日本初の騎兵建設を行い「日本騎兵の父」と称される秋山好古は無類の酒好き。一つの茶碗しか持たず酒を注ぐとぐっと飲み干す。「若い頃には何をしようかということであり、老いては何をしたかということである」から「茶碗は一つでいい」らしい。
今秋放送されるNHKスペシャルドラマ『坂の上の雲』第2部を前に、酒好きであった秋山好古のふるさと愛媛の日本酒の紹介をさせていただく。

秋山兄弟生誕地
まずはお米の話から。消費低迷が続く地酒復権にと独自の酒米として開発した「しずく媛」。「しずく媛」の開発は、愛媛県農林水産研究所が1999年に着手し、2006年、栽培に成功した。現在も広く県内で普及している準酒造好適米「松山三井」を改良し大粒化。米を削りこんで雑味を取り除く作業がしやすくなった。吟醸酒や純米酒など、高級酒の原料に適したお米の出来上がり。

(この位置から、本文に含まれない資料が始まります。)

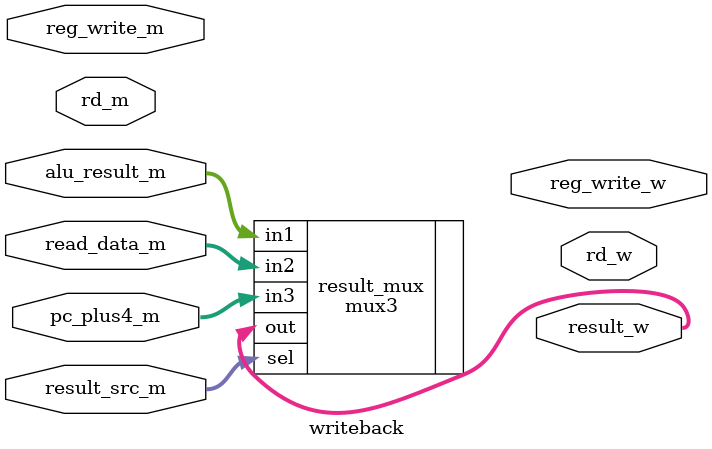
<source format=v>



module writeback #(
    parameter ADDRESS_WIDTH = 32,
    parameter DATA_WIDTH = 32
) (
    input reg_write_m,
    input [1:0] result_src_m,
    input [DATA_WIDTH-1:0] alu_result_m,
    input [DATA_WIDTH-1:0] read_data_m,
    input [4:0] rd_m,
    input [ADDRESS_WIDTH-1:0] pc_plus4_m,

    output [DATA_WIDTH-1:0] result_w,
    output reg_write_w,
    output [4:0] rd_w
);

    mux3 result_mux (
        .in1(alu_result_m),
        .in2(read_data_m),
        .in3(pc_plus4_m),
        .sel(result_src_m),
        .out(result_w)
    );

endmodule

</source>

次に商品化のお話。「しずく媛」の誕生を受けて、県内4蔵元が試験醸造に協力。愛媛県が独自に開発した日本酒醸造用酵母「EK-1」などを使用して純米吟醸と純米大吟醸を造った。2007年5月に披露。愛媛特産で、愛媛の食文化に合う日本酒ができた。愛媛県酒造組合は、2009年春の一般販売を目指し、統一ブランド酒「しずく媛」が誕生した。
ここからはお店のお話。2009年4月1日に発売開始となった統一ブランド酒「しずく媛」は、現在22蔵元で造られいる。すべての蔵元の「しずく媛」が揃うお店が愛媛県酒造組合直営のアンテナショップ「蔵元屋」。製法は各蔵元によって違うため、それぞれの個性を楽しむことが出来る。ただし、茶碗は持ち込み不可。